■ **Page extract**:
::::

Guards is a New York-based band that just released its first full-length album, called "In Guards We Trust." The group specializing in sweeping choruses and lush production. Rock critic Ken Tucker has this review.


GUARDS: (Singing) I was lost without you. I felt the strength. Why couldn't you? I escaped, no thanks to you. Don't be afraid. We'll get out too. Oh, it's hot. Yeah, it's hot in here. Oh, it's hot like a nightmare. Oh, it's hot...

KEN TUCKER, BYLINE: That's "Nightmare," the lead-off track on Guard's debut album "In Guards We Trust." With its layered vocals and echoing drum thumps, "Nightmare" is more like an inviting dream. Guards are big on atmospherics. When they put together a song called "Ready to Go," they really makes it sound as if revving up to launch itself on a serious expedition.


GUARDS: (Singing) You're the only who drives my heart. You're the only one to (unintelligible) what I already know. We're up and ready to go. We're up and ready to go. We're up and ready to go. We're up and ready to go. We're up and ready to go...

::::

■ **Problems to work on**:
1. List every title that appears in quotation marks in the Guards album review.
2. Go on with the Guards album review from the point where it stops.
The rows have nothing to do with the Guards album review.

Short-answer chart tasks
::::

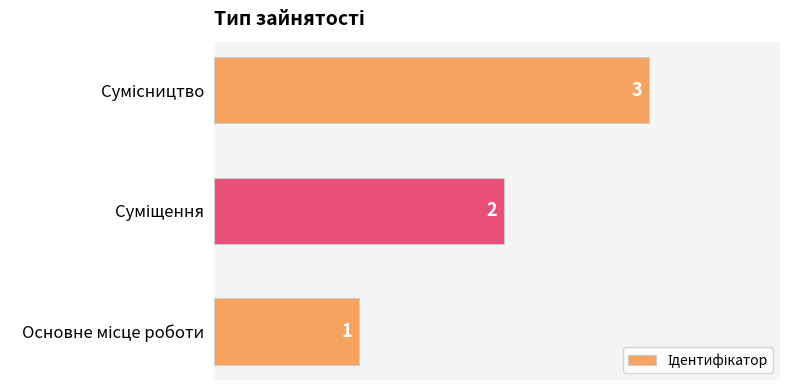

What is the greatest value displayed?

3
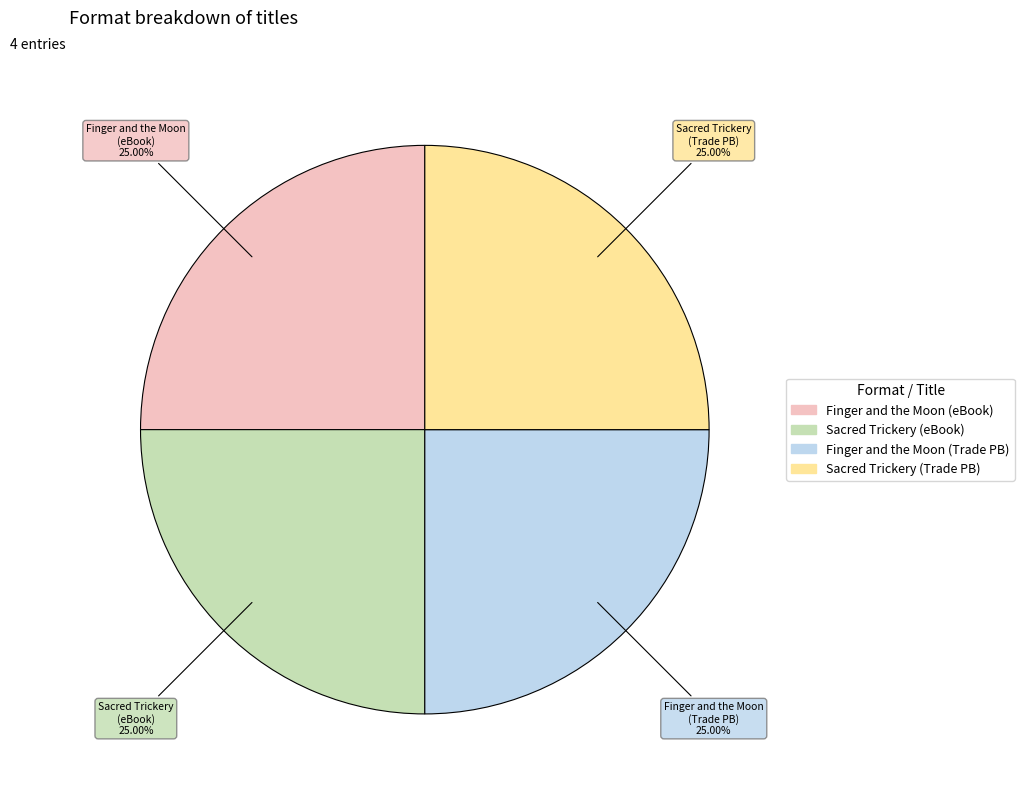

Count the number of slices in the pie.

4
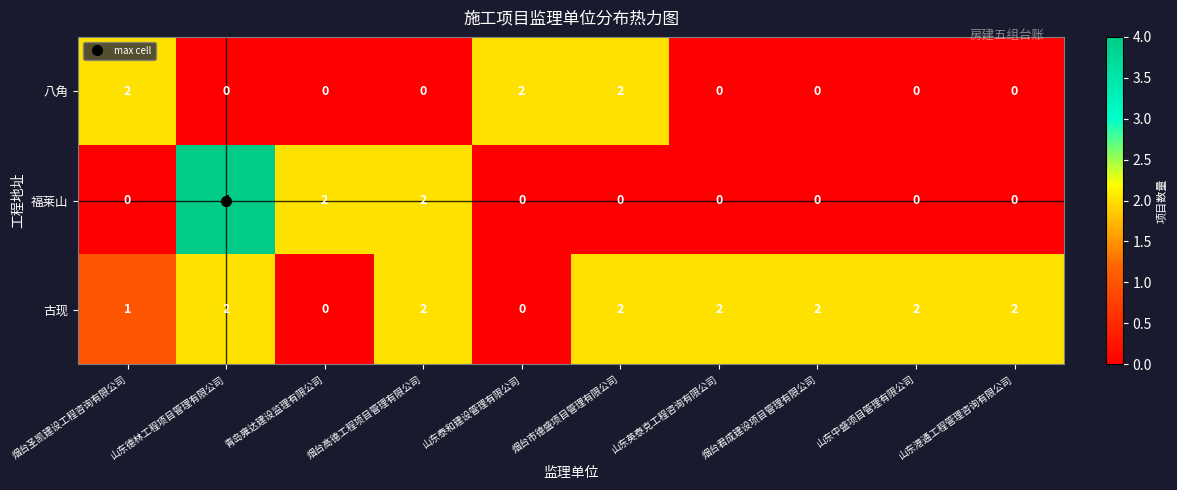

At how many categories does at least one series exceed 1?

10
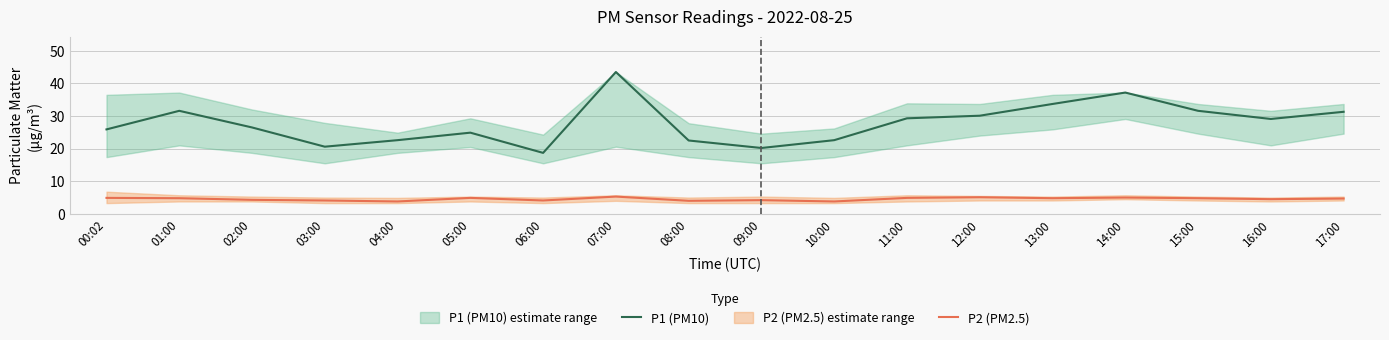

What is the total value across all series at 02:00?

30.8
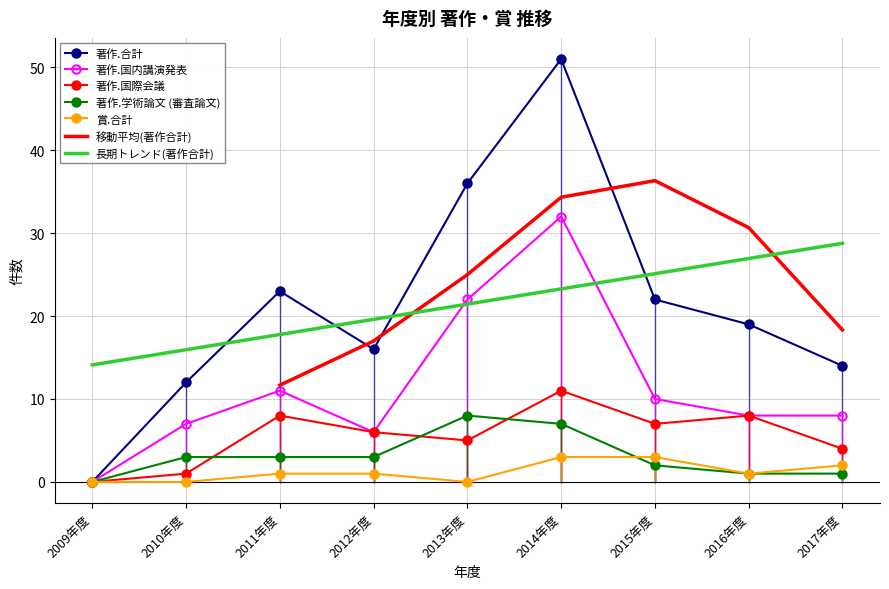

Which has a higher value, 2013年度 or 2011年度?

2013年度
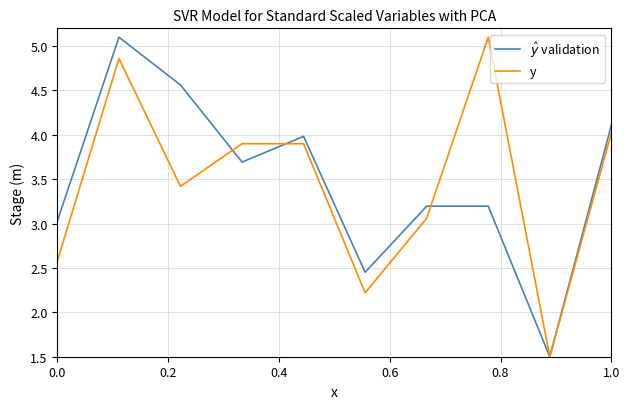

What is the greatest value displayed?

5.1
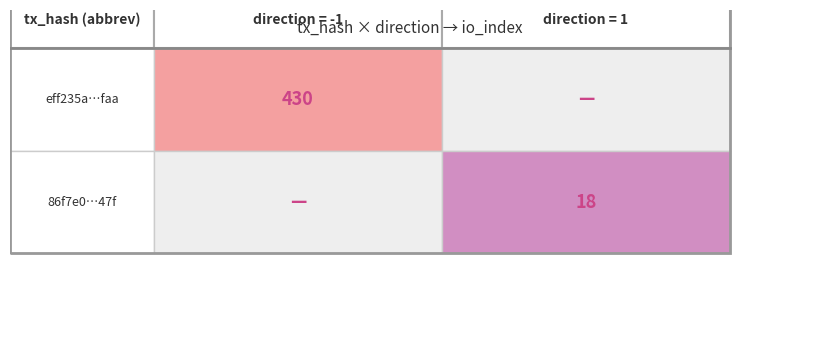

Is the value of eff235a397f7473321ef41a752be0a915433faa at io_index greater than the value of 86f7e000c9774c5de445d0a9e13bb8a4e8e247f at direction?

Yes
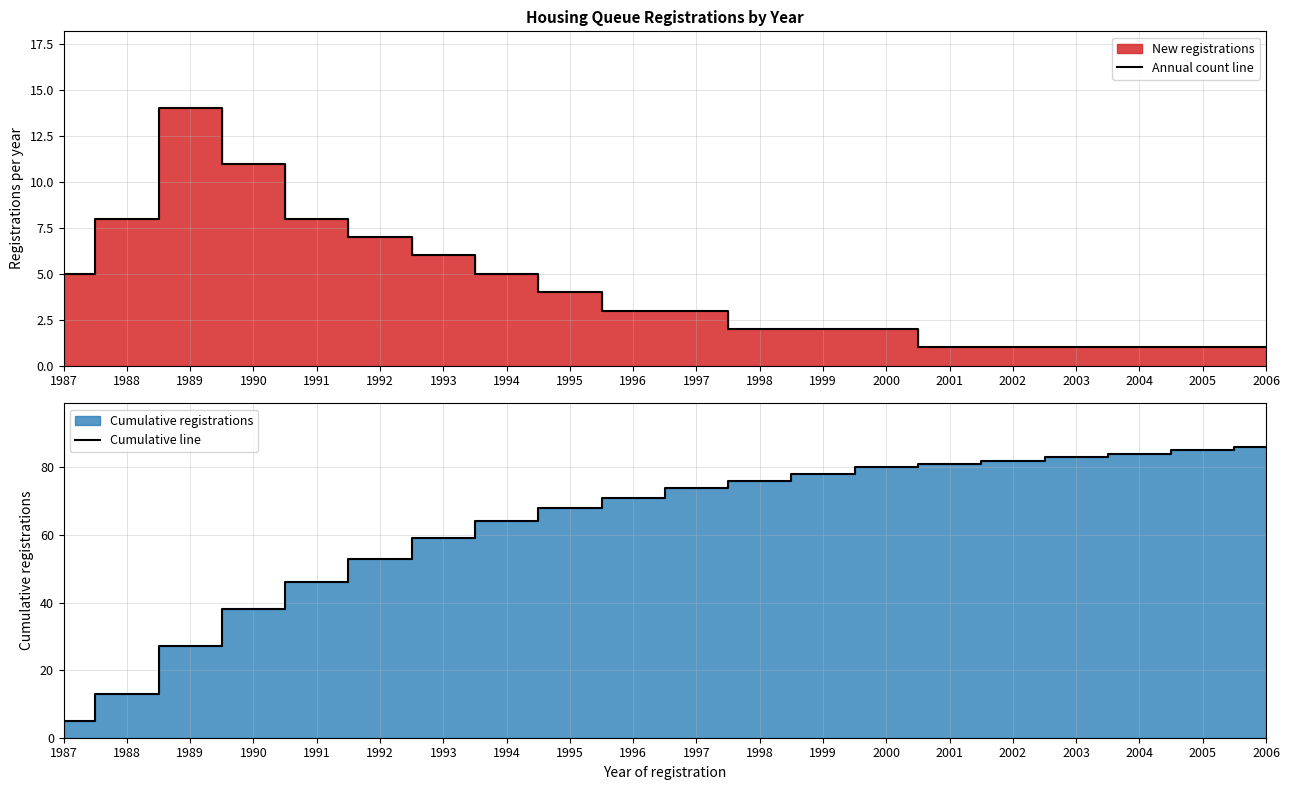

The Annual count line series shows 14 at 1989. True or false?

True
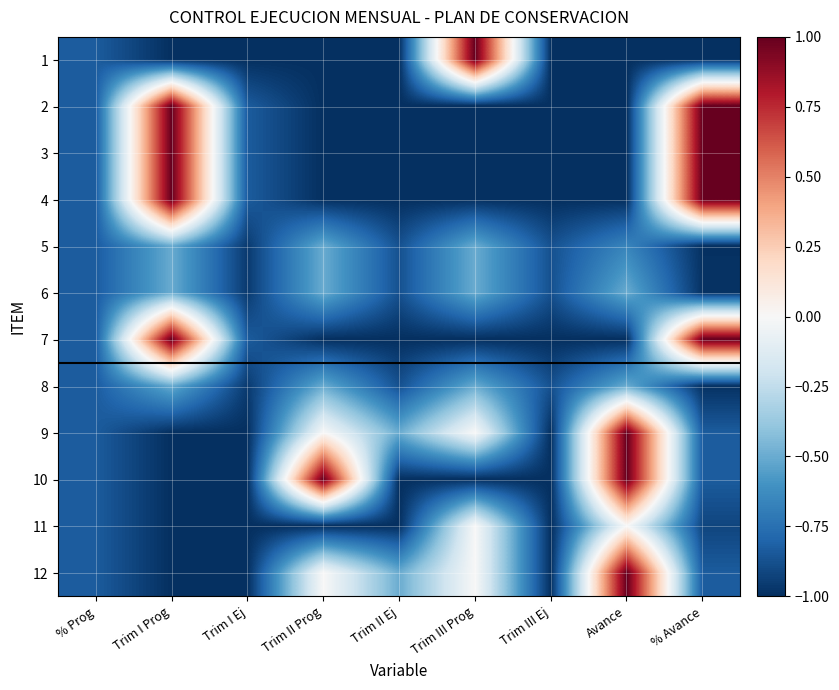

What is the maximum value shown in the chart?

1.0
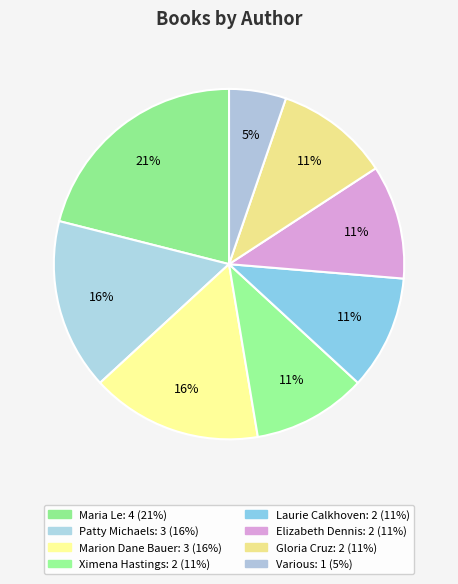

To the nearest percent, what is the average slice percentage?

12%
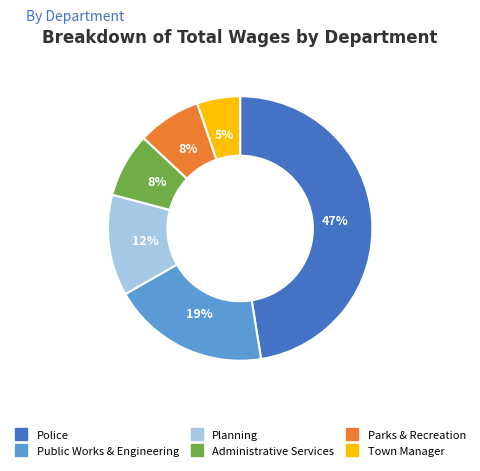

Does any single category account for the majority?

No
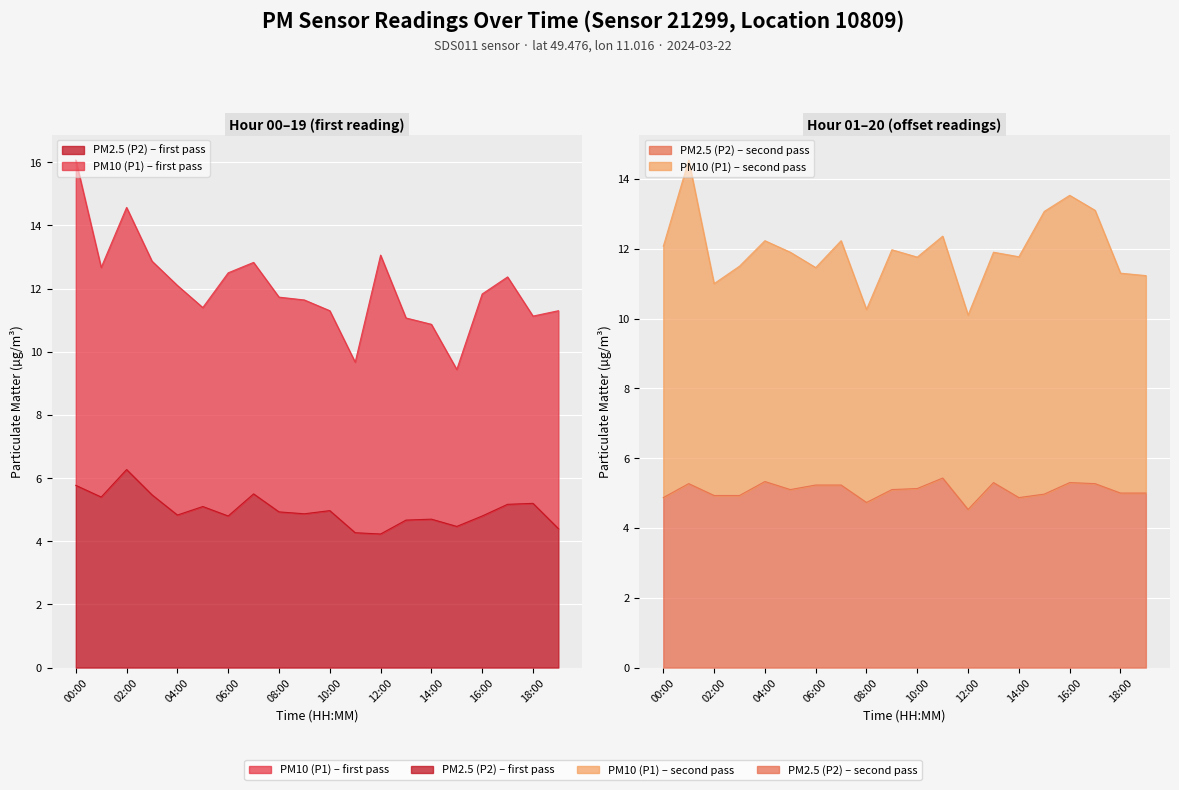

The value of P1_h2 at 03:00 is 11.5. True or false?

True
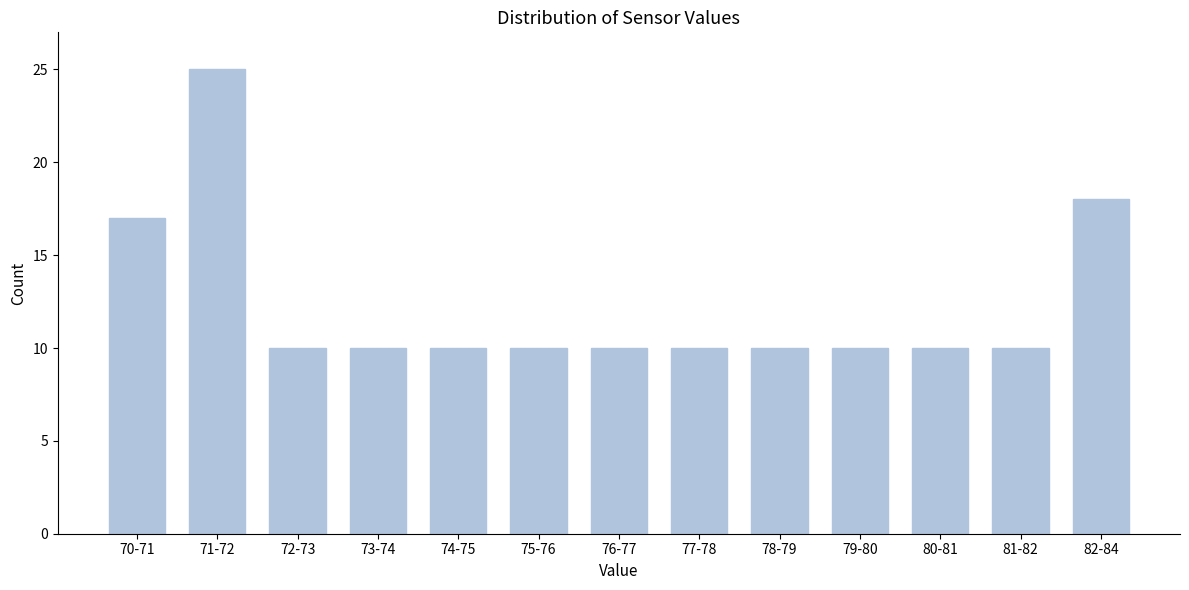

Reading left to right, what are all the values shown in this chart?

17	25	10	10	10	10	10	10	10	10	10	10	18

::::

■ **Per-task outputs**:
1. "In Guards We Trust," "Nightmare," "Ready to Go"

2.
TUCKER: We're up and ready to go, sings Richie Follin on that song, and Guards is the sort of band that sounds as though it could actually rouse itself for an early-morning departure. Where many rock bands seem to exist in an eternal nighttime of club or arena performances and dark after-show adventures, Guards has little use for that sort of thing. They can speed up their dreamy sound to dramatize the feeling of chipper optimism, as they do on "Silver Lining."


GUARDS: (Singing) You say I'm in the middle of something. Now you got me in the middle of something now. Oh, yeah. You say you took it from the bottom measure, the one and only simple pleasure now. Oh, yeah. I wanna live forever on a boat out in the sea. I want to build a happy home for you and me. I want to touch the silver lining who'll be shining everywhere. I want to live forever. I don't care.

TUCKER: You can hear various influences in Guards' music. The band clears vast sonic terrain, creating billowing melodies that sweep across a song with reverberating vocals, guitars that bellow and chime, ringing out in long, sustained notes. There's a grandness of intent that connects them to groups as various as U2, Arcade Fire, and the Beach Boys in their "Smile" period.

Guards certainly isn't up to the level of those acts in terms of songcraft yet, and they use words primarily as additional sound effects rather than vehicles for any sort of complex thought. Which is not to say that Richie Follin chanting the phrase a girl like you in this song, "Coming True," isn't an ample emotional reward.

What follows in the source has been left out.